Exercise objective - Once the line with "37: (669, 255)" is found in the entries below, print it and each following line exactly, stopping after the line with "57: (810, 481)"; print nothing else.

Stored data entries
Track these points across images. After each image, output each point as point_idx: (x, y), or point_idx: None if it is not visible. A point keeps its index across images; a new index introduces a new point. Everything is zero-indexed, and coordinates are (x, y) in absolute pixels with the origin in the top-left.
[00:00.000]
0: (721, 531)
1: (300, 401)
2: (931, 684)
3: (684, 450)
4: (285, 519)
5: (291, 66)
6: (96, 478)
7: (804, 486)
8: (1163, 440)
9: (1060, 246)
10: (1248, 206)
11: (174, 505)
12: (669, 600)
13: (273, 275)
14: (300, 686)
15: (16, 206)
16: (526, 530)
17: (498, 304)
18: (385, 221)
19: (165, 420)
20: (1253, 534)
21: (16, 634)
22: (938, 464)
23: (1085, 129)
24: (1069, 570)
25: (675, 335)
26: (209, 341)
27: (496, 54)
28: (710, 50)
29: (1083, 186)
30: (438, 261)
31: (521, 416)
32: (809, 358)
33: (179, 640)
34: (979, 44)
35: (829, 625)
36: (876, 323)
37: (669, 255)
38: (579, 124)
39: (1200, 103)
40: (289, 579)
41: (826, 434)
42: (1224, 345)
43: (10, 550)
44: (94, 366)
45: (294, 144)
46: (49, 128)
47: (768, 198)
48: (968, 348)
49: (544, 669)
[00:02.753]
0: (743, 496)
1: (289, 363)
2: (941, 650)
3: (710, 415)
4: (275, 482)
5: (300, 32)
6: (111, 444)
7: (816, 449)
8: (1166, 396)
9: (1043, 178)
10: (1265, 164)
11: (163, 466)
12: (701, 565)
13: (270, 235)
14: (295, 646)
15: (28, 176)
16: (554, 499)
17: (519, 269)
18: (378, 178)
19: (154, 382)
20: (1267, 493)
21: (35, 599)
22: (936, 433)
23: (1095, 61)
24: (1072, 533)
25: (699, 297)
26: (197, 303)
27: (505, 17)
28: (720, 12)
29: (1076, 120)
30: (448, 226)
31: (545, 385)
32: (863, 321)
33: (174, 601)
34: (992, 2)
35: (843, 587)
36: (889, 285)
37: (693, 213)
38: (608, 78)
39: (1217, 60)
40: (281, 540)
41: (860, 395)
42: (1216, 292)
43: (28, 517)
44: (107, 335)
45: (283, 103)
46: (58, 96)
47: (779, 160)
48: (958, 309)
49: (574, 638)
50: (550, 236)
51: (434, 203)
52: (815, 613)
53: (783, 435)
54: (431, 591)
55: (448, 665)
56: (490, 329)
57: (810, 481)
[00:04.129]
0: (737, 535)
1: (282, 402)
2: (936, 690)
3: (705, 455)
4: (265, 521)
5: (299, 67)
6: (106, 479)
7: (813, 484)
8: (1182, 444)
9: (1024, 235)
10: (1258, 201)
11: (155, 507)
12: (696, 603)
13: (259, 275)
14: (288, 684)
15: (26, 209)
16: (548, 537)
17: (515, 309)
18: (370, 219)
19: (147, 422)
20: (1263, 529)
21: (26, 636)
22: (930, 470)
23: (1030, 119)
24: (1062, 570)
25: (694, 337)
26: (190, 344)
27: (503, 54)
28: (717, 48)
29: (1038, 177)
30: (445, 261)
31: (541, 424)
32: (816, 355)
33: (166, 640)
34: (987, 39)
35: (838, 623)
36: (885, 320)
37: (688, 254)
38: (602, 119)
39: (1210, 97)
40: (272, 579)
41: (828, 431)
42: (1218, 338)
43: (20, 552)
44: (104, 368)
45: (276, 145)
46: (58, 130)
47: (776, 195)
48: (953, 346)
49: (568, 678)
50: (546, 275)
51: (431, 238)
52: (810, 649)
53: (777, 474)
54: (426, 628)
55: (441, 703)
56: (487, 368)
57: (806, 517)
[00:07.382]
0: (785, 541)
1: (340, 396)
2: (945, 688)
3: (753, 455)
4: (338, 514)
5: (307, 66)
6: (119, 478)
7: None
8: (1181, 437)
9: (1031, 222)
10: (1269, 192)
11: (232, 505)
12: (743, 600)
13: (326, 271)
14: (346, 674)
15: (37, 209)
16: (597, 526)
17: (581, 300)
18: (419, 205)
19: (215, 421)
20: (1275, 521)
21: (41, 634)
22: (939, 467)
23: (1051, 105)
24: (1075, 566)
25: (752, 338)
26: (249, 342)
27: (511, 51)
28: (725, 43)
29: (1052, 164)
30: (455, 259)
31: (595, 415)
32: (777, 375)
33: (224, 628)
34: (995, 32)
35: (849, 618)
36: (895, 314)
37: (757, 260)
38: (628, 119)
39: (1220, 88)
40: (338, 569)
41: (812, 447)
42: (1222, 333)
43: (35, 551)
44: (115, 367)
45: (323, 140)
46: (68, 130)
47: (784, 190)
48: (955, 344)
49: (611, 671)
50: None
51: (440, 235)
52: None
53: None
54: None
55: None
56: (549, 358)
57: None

Exercise solution -
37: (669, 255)
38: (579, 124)
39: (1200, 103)
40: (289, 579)
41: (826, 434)
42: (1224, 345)
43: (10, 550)
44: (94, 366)
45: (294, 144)
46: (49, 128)
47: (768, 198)
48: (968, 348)
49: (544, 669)
[00:02.753]
0: (743, 496)
1: (289, 363)
2: (941, 650)
3: (710, 415)
4: (275, 482)
5: (300, 32)
6: (111, 444)
7: (816, 449)
8: (1166, 396)
9: (1043, 178)
10: (1265, 164)
11: (163, 466)
12: (701, 565)
13: (270, 235)
14: (295, 646)
15: (28, 176)
16: (554, 499)
17: (519, 269)
18: (378, 178)
19: (154, 382)
20: (1267, 493)
21: (35, 599)
22: (936, 433)
23: (1095, 61)
24: (1072, 533)
25: (699, 297)
26: (197, 303)
27: (505, 17)
28: (720, 12)
29: (1076, 120)
30: (448, 226)
31: (545, 385)
32: (863, 321)
33: (174, 601)
34: (992, 2)
35: (843, 587)
36: (889, 285)
37: (693, 213)
38: (608, 78)
39: (1217, 60)
40: (281, 540)
41: (860, 395)
42: (1216, 292)
43: (28, 517)
44: (107, 335)
45: (283, 103)
46: (58, 96)
47: (779, 160)
48: (958, 309)
49: (574, 638)
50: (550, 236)
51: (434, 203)
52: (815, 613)
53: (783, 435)
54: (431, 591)
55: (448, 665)
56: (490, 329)
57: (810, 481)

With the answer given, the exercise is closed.